Initialement, le film était intitulé « Ni Allah, ni maître », ce que j'avais trouvé sympathique comme titre, mais qui a mis certains barbus en
ébullition.
Des barbus, à Moulins, il y avait pas mal ce soir-là dans la file d’attente : des profs autour de la soixantaine, sympathisants ou membres d’un « observatoire
de la laïcité » dont j’ai appris la récente création, et qui était à la l'initiative de cette projection. Compter des barbus pendant ma longue attente, dans un vent à décorner un boeuf m'a
permis de passer un peu le temps.
La salle était pleine. J’ai cherché une place en bout de rang, histoire de filer rapidement si mes intestins se manifestaient à nouveau.
Le film est en réalité un documentaire militant. Dès les premières images, on entend la voix « off » de la réalisatrice: « Entre les intégristes et
moi, c’est la guerre ». Déclaration pleine de panache.

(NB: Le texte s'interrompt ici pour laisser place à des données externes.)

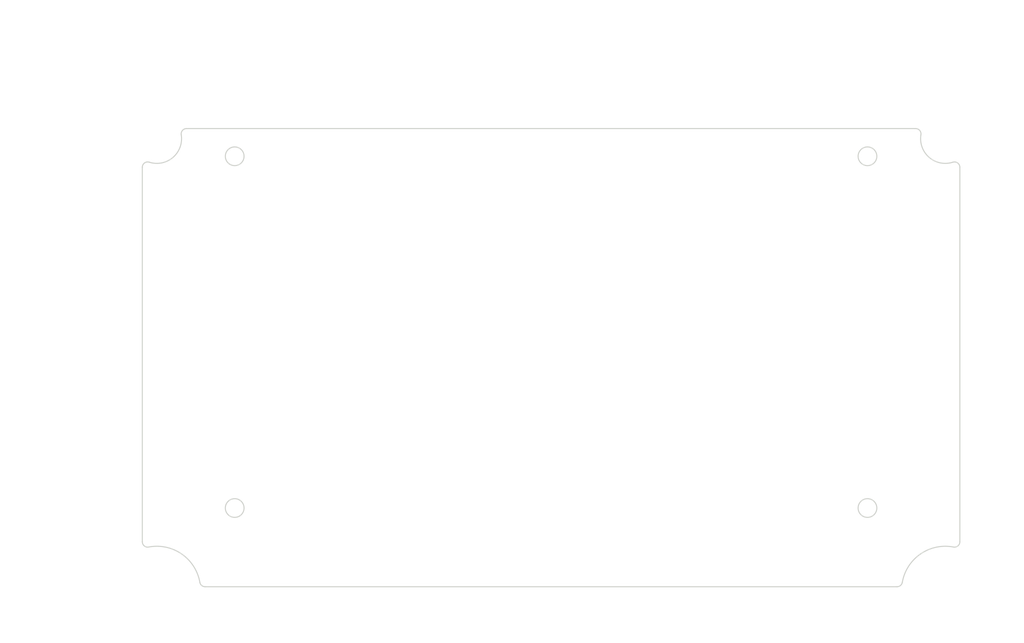
<source format=kicad_pcb>
(kicad_pcb (version 20171130) (host pcbnew "(5.1.0)-1")

  (general
    (thickness 1.6)
    (drawings 77)
    (tracks 0)
    (zones 0)
    (modules 0)
    (nets 1)
  )

  (page A4)
  (layers
    (0 F.Cu signal)
    (31 B.Cu signal)
    (32 B.Adhes user)
    (33 F.Adhes user)
    (34 B.Paste user)
    (35 F.Paste user)
    (36 B.SilkS user)
    (37 F.SilkS user)
    (38 B.Mask user)
    (39 F.Mask user)
    (40 Dwgs.User user)
    (41 Cmts.User user)
    (42 Eco1.User user)
    (43 Eco2.User user)
    (44 Edge.Cuts user)
    (45 Margin user)
    (46 B.CrtYd user)
    (47 F.CrtYd user)
    (48 B.Fab user)
    (49 F.Fab user)
  )

  (setup
    (last_trace_width 0.25)
    (trace_clearance 0.2)
    (zone_clearance 0.508)
    (zone_45_only no)
    (trace_min 0.2)
    (via_size 0.8)
    (via_drill 0.4)
    (via_min_size 0.4)
    (via_min_drill 0.3)
    (uvia_size 0.3)
    (uvia_drill 0.1)
    (uvias_allowed no)
    (uvia_min_size 0.2)
    (uvia_min_drill 0.1)
    (edge_width 0.05)
    (segment_width 0.2)
    (pcb_text_width 0.3)
    (pcb_text_size 1.5 1.5)
    (mod_edge_width 0.12)
    (mod_text_size 1 1)
    (mod_text_width 0.15)
    (pad_size 1.524 1.524)
    (pad_drill 0.762)
    (pad_to_mask_clearance 0.051)
    (solder_mask_min_width 0.25)
    (aux_axis_origin 0 0)
    (visible_elements FFFFFF7F)
    (pcbplotparams
      (layerselection 0x010fc_ffffffff)
      (usegerberextensions false)
      (usegerberattributes false)
      (usegerberadvancedattributes false)
      (creategerberjobfile false)
      (excludeedgelayer true)
      (linewidth 0.152400)
      (plotframeref false)
      (viasonmask false)
      (mode 1)
      (useauxorigin false)
      (hpglpennumber 1)
      (hpglpenspeed 20)
      (hpglpendiameter 15.000000)
      (psnegative false)
      (psa4output false)
      (plotreference true)
      (plotvalue true)
      (plotinvisibletext false)
      (padsonsilk false)
      (subtractmaskfromsilk false)
      (outputformat 1)
      (mirror false)
      (drillshape 1)
      (scaleselection 1)
      (outputdirectory ""))
  )

  (net 0 "")

  (net_class Default "This is the default net class."
    (clearance 0.2)
    (trace_width 0.25)
    (via_dia 0.8)
    (via_drill 0.4)
    (uvia_dia 0.3)
    (uvia_drill 0.1)
  )

  (gr_line (start 89.434195 141.457436) (end 218.791745 141.457436) (layer Edge.Cuts) (width 0.2))
  (gr_line (start 85.958242 55.803767) (end 222.267699 55.803767) (layer Edge.Cuts) (width 0.2))
  (gr_circle (center 94.96297 60.983769) (end 96.71297 60.983769) (layer Edge.Cuts) (width 0.2))
  (gr_circle (center 94.96297 126.743569) (end 96.71297 126.743569) (layer Edge.Cuts) (width 0.2))
  (gr_arc (start 80.41297 142.055001) (end 88.449516 140.631813) (angle -90.7708885) (layer Edge.Cuts) (width 0.2))
  (gr_line (start 77.694177 63.041919) (end 77.694177 133.056086) (layer Edge.Cuts) (width 0.2))
  (gr_arc (start 80.41297 57.694956) (end 79.000207 62.089897) (angle -116.9501425) (layer Edge.Cuts) (width 0.2))
  (gr_arc (start 89.434195 140.457436) (end 88.449516 140.631813) (angle -79.95762923) (layer Edge.Cuts) (width 0.2))
  (gr_arc (start 78.694177 133.056086) (end 77.694177 133.056086) (angle -100.8132593) (layer Edge.Cuts) (width 0.2))
  (gr_arc (start 78.694177 63.041919) (end 79.000207 62.089897) (angle -107.8201196) (layer Edge.Cuts) (width 0.2))
  (gr_arc (start 85.958242 56.803767) (end 85.958242 55.803767) (angle -99.13002282) (layer Edge.Cuts) (width 0.2))
  (gr_circle (center 213.26297 60.983769) (end 215.01297 60.983769) (layer Edge.Cuts) (width 0.2))
  (gr_circle (center 213.26297 126.743569) (end 215.01297 126.743569) (layer Edge.Cuts) (width 0.2))
  (gr_arc (start 218.791745 140.457436) (end 218.791745 141.457436) (angle -79.95762923) (layer Edge.Cuts) (width 0.2))
  (gr_arc (start 227.81297 142.055001) (end 229.344155 134.03833) (angle -90.7708885) (layer Edge.Cuts) (width 0.2))
  (gr_arc (start 229.531764 133.056086) (end 229.344155 134.03833) (angle -100.8132593) (layer Edge.Cuts) (width 0.2))
  (gr_line (start 230.531764 63.041919) (end 230.531764 133.056086) (layer Edge.Cuts) (width 0.2))
  (gr_arc (start 229.531764 63.041919) (end 230.531764 63.041919) (angle -107.8201196) (layer Edge.Cuts) (width 0.2))
  (gr_arc (start 227.81297 57.694956) (end 223.25503 56.962443) (angle -116.9501425) (layer Edge.Cuts) (width 0.2))
  (gr_arc (start 222.267699 56.803767) (end 223.25503 56.962443) (angle -99.13002282) (layer Edge.Cuts) (width 0.2))
  (gr_line (start 94.96297 61.073769) (end 94.96297 60.893769) (layer Dwgs.User) (width 0.2))
  (gr_line (start 94.87297 60.983769) (end 95.05297 60.983769) (layer Dwgs.User) (width 0.2))
  (gr_text " ∅3.50\n[∅0.14]" (at 107.223904 63.970182) (layer Dwgs.User)
    (effects (font (size 1.7 1.53) (thickness 0.2125)))
  )
  (gr_line (start 100.687035 63.970182) (end 98.287677 62.718366) (layer Dwgs.User) (width 0.2))
  (gr_line (start 102.687035 63.970182) (end 100.687035 63.970182) (layer Dwgs.User) (width 0.2))
  (gr_text [R0.18] (at 96.444843 73.499215) (layer Dwgs.User)
    (effects (font (size 1.7 1.53) (thickness 0.2125)))
  )
  (gr_text " R4.62" (at 96.444843 69.94178) (layer Dwgs.User)
    (effects (font (size 1.7 1.53) (thickness 0.2125)))
  )
  (gr_line (start 89.974072 71.609754) (end 84.159951 63.148143) (layer Dwgs.User) (width 0.2))
  (gr_line (start 91.974072 71.609754) (end 89.974072 71.609754) (layer Dwgs.User) (width 0.2))
  (gr_text [.58] (at 238.499631 135.989964) (layer Dwgs.User)
    (effects (font (size 1.7 1.53) (thickness 0.2125)))
  )
  (gr_text " 14.71" (at 238.499631 132.447023) (layer Dwgs.User)
    (effects (font (size 1.7 1.53) (thickness 0.2125)))
  )
  (gr_line (start 238.499631 139.457436) (end 238.499631 137.643442) (layer Dwgs.User) (width 0.2))
  (gr_line (start 238.499631 128.743569) (end 238.499631 130.557562) (layer Dwgs.User) (width 0.2))
  (gr_line (start 219.791745 141.457436) (end 241.674631 141.457436) (layer Dwgs.User) (width 0.2))
  (gr_line (start 214.26297 126.743569) (end 241.674631 126.743569) (layer Dwgs.User) (width 0.2))
  (gr_text [.68] (at 221.897367 150.63303) (layer Dwgs.User)
    (effects (font (size 1.7 1.53) (thickness 0.2125)))
  )
  (gr_text " 17.27" (at 221.897367 147.09009) (layer Dwgs.User)
    (effects (font (size 1.7 1.53) (thickness 0.2125)))
  )
  (gr_line (start 215.26297 148.743569) (end 217.849857 148.743569) (layer Dwgs.User) (width 0.2))
  (gr_line (start 228.531764 148.743569) (end 225.944877 148.743569) (layer Dwgs.User) (width 0.2))
  (gr_line (start 213.26297 127.743569) (end 213.26297 151.918569) (layer Dwgs.User) (width 0.2))
  (gr_line (start 230.531764 134.056086) (end 230.531764 151.918569) (layer Dwgs.User) (width 0.2))
  (gr_text [2.59] (at 238.451521 95.75313) (layer Dwgs.User)
    (effects (font (size 1.7 1.53) (thickness 0.2125)))
  )
  (gr_text " 65.76" (at 238.451521 92.195695) (layer Dwgs.User)
    (effects (font (size 1.7 1.53) (thickness 0.2125)))
  )
  (gr_line (start 238.451521 124.743569) (end 238.451521 97.421104) (layer Dwgs.User) (width 0.2))
  (gr_line (start 238.451521 62.983769) (end 238.451521 90.306234) (layer Dwgs.User) (width 0.2))
  (gr_line (start 214.26297 126.743569) (end 241.626521 126.743569) (layer Dwgs.User) (width 0.2))
  (gr_line (start 214.26297 60.983769) (end 241.626521 60.983769) (layer Dwgs.User) (width 0.2))
  (gr_text [4.66] (at 154.11297 150.63303) (layer Dwgs.User)
    (effects (font (size 1.7 1.53) (thickness 0.2125)))
  )
  (gr_text " 118.30" (at 154.11297 147.075015) (layer Dwgs.User)
    (effects (font (size 1.7 1.53) (thickness 0.2125)))
  )
  (gr_line (start 211.26297 148.743569) (end 158.817984 148.743569) (layer Dwgs.User) (width 0.2))
  (gr_line (start 96.96297 148.743569) (end 149.407957 148.743569) (layer Dwgs.User) (width 0.2))
  (gr_line (start 213.26297 127.743569) (end 213.26297 151.918569) (layer Dwgs.User) (width 0.2))
  (gr_line (start 94.96297 127.743569) (end 94.96297 151.918569) (layer Dwgs.User) (width 0.2))
  (gr_text [2.83] (at 67.978856 99.953575) (layer Dwgs.User)
    (effects (font (size 1.7 1.53) (thickness 0.2125)))
  )
  (gr_text " 71.95" (at 67.978856 96.396139) (layer Dwgs.User)
    (effects (font (size 1.7 1.53) (thickness 0.2125)))
  )
  (gr_line (start 67.978856 132.03833) (end 67.978856 101.621549) (layer Dwgs.User) (width 0.2))
  (gr_line (start 67.978856 64.089897) (end 67.978856 94.506678) (layer Dwgs.User) (width 0.2))
  (gr_line (start 77.881786 134.03833) (end 64.803856 134.03833) (layer Dwgs.User) (width 0.2))
  (gr_line (start 78.000207 62.089897) (end 64.803856 62.089897) (layer Dwgs.User) (width 0.2))
  (gr_text [3.37] (at 55.113158 100.520063) (layer Dwgs.User)
    (effects (font (size 1.7 1.53) (thickness 0.2125)))
  )
  (gr_text " 85.65" (at 55.113158 96.962628) (layer Dwgs.User)
    (effects (font (size 1.7 1.53) (thickness 0.2125)))
  )
  (gr_line (start 55.113158 139.457436) (end 55.113158 102.188037) (layer Dwgs.User) (width 0.2))
  (gr_line (start 55.113158 57.803767) (end 55.113158 95.073166) (layer Dwgs.User) (width 0.2))
  (gr_line (start 88.434195 141.457436) (end 51.938158 141.457436) (layer Dwgs.User) (width 0.2))
  (gr_line (start 84.958242 55.803767) (end 51.938158 55.803767) (layer Dwgs.User) (width 0.2))
  (gr_text [5.44] (at 154.11297 45.06952) (layer Dwgs.User)
    (effects (font (size 1.7 1.53) (thickness 0.2125)))
  )
  (gr_text " 138.28" (at 154.11297 41.514983) (layer Dwgs.User)
    (effects (font (size 1.7 1.53) (thickness 0.2125)))
  )
  (gr_line (start 221.25503 43.183537) (end 158.822623 43.183537) (layer Dwgs.User) (width 0.2))
  (gr_line (start 86.970911 43.183537) (end 149.403318 43.183537) (layer Dwgs.User) (width 0.2))
  (gr_line (start 223.25503 55.962443) (end 223.25503 40.008537) (layer Dwgs.User) (width 0.2))
  (gr_line (start 84.970911 55.962443) (end 84.970911 40.008537) (layer Dwgs.User) (width 0.2))
  (gr_text [6.02] (at 154.11297 36.93138) (layer Dwgs.User)
    (effects (font (size 1.7 1.53) (thickness 0.2125)))
  )
  (gr_text " 152.84" (at 154.11297 33.373944) (layer Dwgs.User)
    (effects (font (size 1.7 1.53) (thickness 0.2125)))
  )
  (gr_line (start 228.531764 35.041919) (end 158.817404 35.041919) (layer Dwgs.User) (width 0.2))
  (gr_line (start 79.694177 35.041919) (end 149.408536 35.041919) (layer Dwgs.User) (width 0.2))
  (gr_line (start 230.531764 62.041919) (end 230.531764 31.866919) (layer Dwgs.User) (width 0.2))
  (gr_line (start 77.694177 62.041919) (end 77.694177 31.866919) (layer Dwgs.User) (width 0.2))

)

</source>
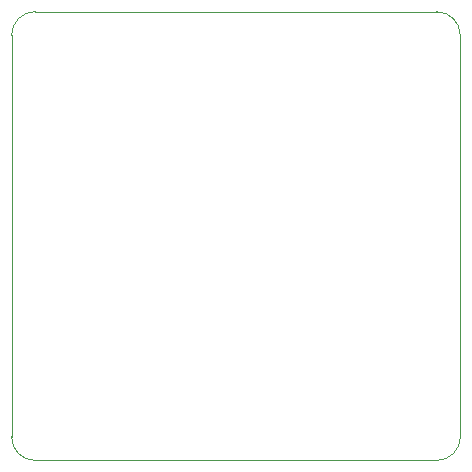
<source format=gbr>
G04 #@! TF.GenerationSoftware,KiCad,Pcbnew,(5.1.2)-2*
G04 #@! TF.CreationDate,2020-12-01T22:27:08-06:00*
G04 #@! TF.ProjectId,TempMonitor10PCB,54656d70-4d6f-46e6-9974-6f7231305043,rev?*
G04 #@! TF.SameCoordinates,Original*
G04 #@! TF.FileFunction,Profile,NP*
%FSLAX46Y46*%
G04 Gerber Fmt 4.6, Leading zero omitted, Abs format (unit mm)*
G04 Created by KiCad (PCBNEW (5.1.2)-2) date 2020-12-01 22:27:08*
%MOMM*%
%LPD*%
G04 APERTURE LIST*
%ADD10C,0.050000*%
G04 APERTURE END LIST*
D10*
X50000000Y-52000000D02*
G75*
G02X52000000Y-50000000I2000000J0D01*
G01*
X50000000Y-86000000D02*
G75*
G03X52000000Y-88000000I2000000J0D01*
G01*
X86000000Y-88000000D02*
G75*
G03X88000000Y-86000000I0J2000000D01*
G01*
X88000000Y-52000000D02*
G75*
G03X86000000Y-50000000I-2000000J0D01*
G01*
X52000000Y-88000000D02*
X86000000Y-88000000D01*
X50000000Y-52000000D02*
X50000000Y-86000000D01*
X52000000Y-50000000D02*
X86000000Y-50000000D01*
X88000000Y-52000000D02*
X88000000Y-86000000D01*
M02*

</source>
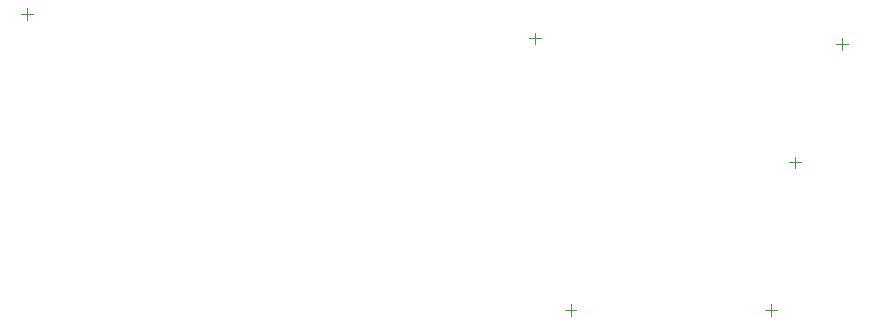
<source format=gbr>
G04*
G04 #@! TF.GenerationSoftware,Altium Limited,Altium Designer,24.6.1 (21)*
G04*
G04 Layer_Color=0*
%FSLAX25Y25*%
%MOIN*%
G70*
G04*
G04 #@! TF.SameCoordinates,E7B071F1-E274-4D6C-8170-77C2E5B523DC*
G04*
G04*
G04 #@! TF.FilePolarity,Positive*
G04*
G01*
G75*
%ADD15C,0.00394*%
%ADD74C,0.00197*%
D15*
X206693Y125984D02*
X210630D01*
X208661Y124016D02*
Y127953D01*
X293307Y84646D02*
X297244D01*
X295276Y82677D02*
Y86614D01*
X311024Y122047D02*
Y125984D01*
X309055Y124016D02*
X312992D01*
X39370Y132074D02*
Y136011D01*
X37402Y134042D02*
X41339D01*
D74*
X287402Y33465D02*
Y37402D01*
X285433Y35433D02*
X289370D01*
X220473Y33465D02*
Y37402D01*
X218504Y35433D02*
X222441D01*
M02*

</source>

Ils ont d'ailleurs relevé son défi.
La musique et les chansons sont belles. Elles appuient le témoignage de tunisiens sur la réislamisation progressive de leur société. Témoignages surtout de
tunisiennes, sur leur anxiété devant la régression du statut des femmes. Proclamation, au journal télévisé du début du Ramadan par le « Grand Mufti de la République ». Images d’archives
(Positionnement de Bourguiba sur la place de la religion musulmane par rapport au développement). Extraits de débats publics.
Il y a aussi des choses qui m’ont fait beaucoup sourire : c’est un film dans lequel on « cloppe » beaucoup, où la lutte contre la réislamisation de
la société passe par l’achat transgressif d’alcool pendant le Ramadan. Et les remarques de cette jeune femme (« Ma mère a été contrariée quand elle m’a vue « bourrée » pour la
première fois » - « Elle est très religieuse ? » - « Non, même pas ») à l'appui d'une dénonciation de la main mise hypocrite de la religion sur la société
civile.
Le documentaire est intéressant, mais surtout Nadia El Fani anime le débat de main de maître : quand la réalisatrice, franco-tunisienne qui a passé son adolescence
dans l’Allier, vieille terre radicale socialiste, entourée des collègues de sa mère, parle de laïcité, elle sait de quoi elle parle. Vivant pour partie en Tunisie, où son père est retourné
s'installer, elle sait aussi de quoi elle parle quand il elle parle d’islam.
Pour moi qui ai travaillé au pied d’une ZUP, parmi des gens plein de bons sentiments mais entravés par leur culpabilité anti colonialiste, le discours était
nouveau. Et dans ma ZUP les arabes étaient tous musulmans n'arrivant pas à prendre du recul par rapport à une religion qu'ils considèrent comme leur identité culturelle. Dans un système mental où
l'on considère que l'on "naît" dans une religion. D'où l'expression "sortir de sa religion", employée à plusieurs reprises par des témoins et qui dans certains pays est considéré comme un
crime.
Pour les "progressistes" tunisiens, ce sera la laïcité ou la mort ???
En tous cas, contacter les producteurs pour animer un débat autour de ce reportage me paraît devoir être recommandé.